The idea of this project is to segment the neighborhoods of New York City into separate clusters and examine the information about them. A desirable intention is to create the neighborhood cluster’s based on the various information we are able to find, for example:
- location
- restaurants and different venue types
- Uber rides
- meetups
- There could be something interesting in NYC Open Data
- You can use different data that come to your mind as well
Do not include any economic or demographic indicators in our input data. However, further examination might reveal if data above has any relationship with the diversity of a neighborhood and its economics.
- data_preparation.ipynb - contains further information about how to proceed with data preparation
- modeling.ipynb - contains important information about the modeling part of the project
- The NYC neighborhoods can be found here.
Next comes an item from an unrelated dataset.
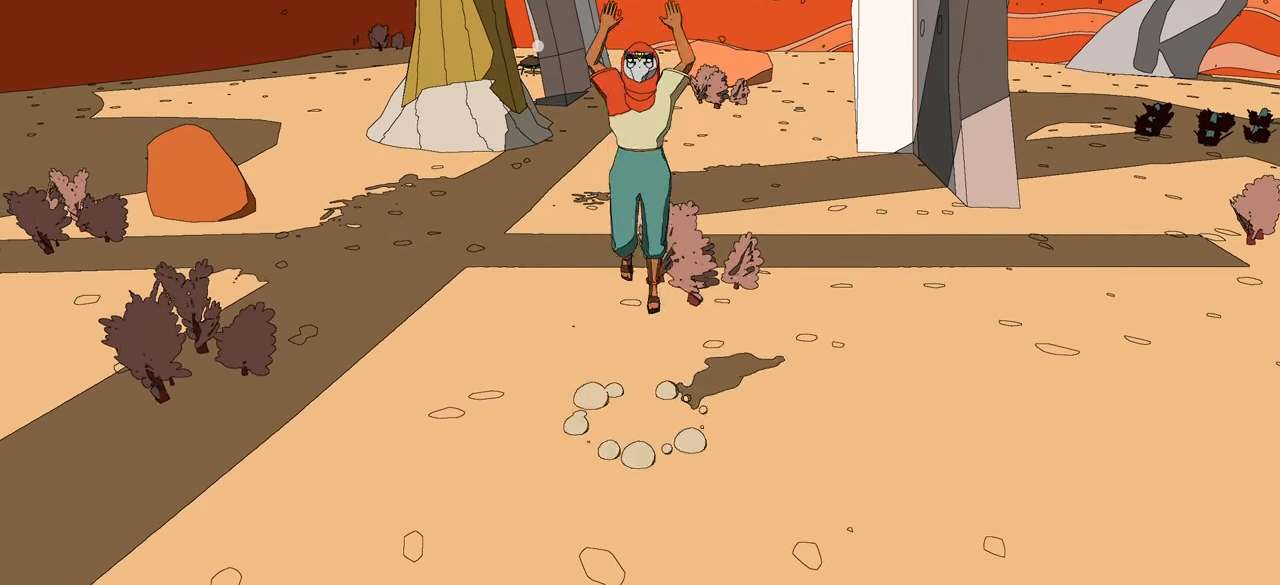
{"buttons": ["L1"], "left_stick": "up", "right_stick": "center", "events": [[217, "X", "up"], [284, "left_stick", "up-right"], [317, "Y", "down"], [384, "L1", "down"], [400, "left_stick", "up"], [450, "Y", "up"], [484, "A", "up"], [500, "B", "up"]]}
- Average housing prices for Manhattan and Brooklyn from July 2020 by City Realty.
- Median housing prices for Manhattan and Brooklyn from Feb 2021 byZumber.
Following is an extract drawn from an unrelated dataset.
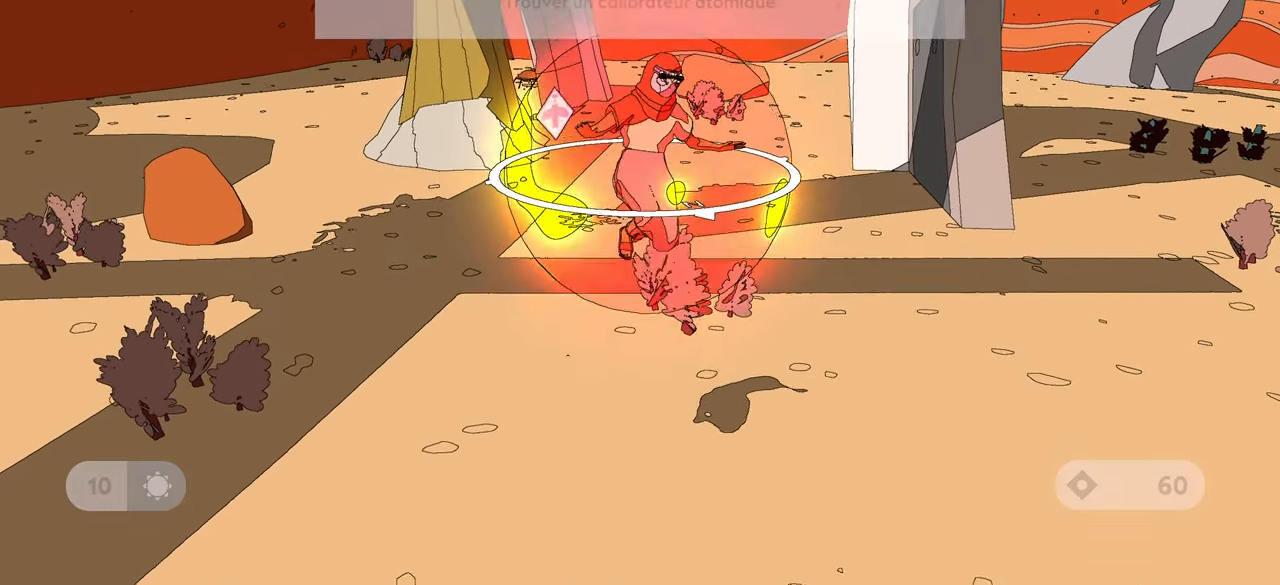
{"buttons": [], "left_stick": "up", "right_stick": "right", "events": [[350, "right_stick", "up-right"], [384, "L1", "up"], [434, "right_stick", "right"]]}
The main goal of this presentation is to prepare you for your Demo Day at the end of the bootcamp where your time will be capped. Therefore, it's important to keep the duration of the presentation to max 5 minutes (number of slides doesn't necessarily determine the duration of the presentation). Focus on explaining what you did, how you approached the problem, what you achieved, and, if appropriate, suggest what else could be done. Don't speak to every single task and step there is, focus more on the highlights and interesting findings instead. If you struggled with something, feel free to mention it, but do not undermine your work by highlighting that part.
- Spend 1 min on project flow structure. Which steps does your project have?
- Spend 1 min on showing different APIs and data sources you took the information and data from.
- were there any interesting findings you came up with during EDA?
- Results (1 min):
- what clustering techniques did you use?
- evaluation metrics
- how did you come up with the number of clusters?
- 1 min on profiling of clusters
- what are the features that show the biggest difference across the clusters?
- what features are showing the biggest correlation with economic indicators?
- Explain the biggest challenges in 1 min.
- what would you do if you have a bit more time?
- Share the link to your project repository through Compass
- The file
submission.csv
that contains two columns, name of the neighborhood and cluster_id, should be included in the repository.
As the first step, we need to parse the original JSON file with the neighborhoods into the Pandas. Afterward, we can start to gather different data from various sources. Spend some time on research of different APIs that could be used. Information from all data sources need to be joined with the neighborhoods before we can proceed with feature engineering and clustering itself. Do not forget about visualizations of clusters and neighborhoods as well becaue there is a lot of things that can be done in this area.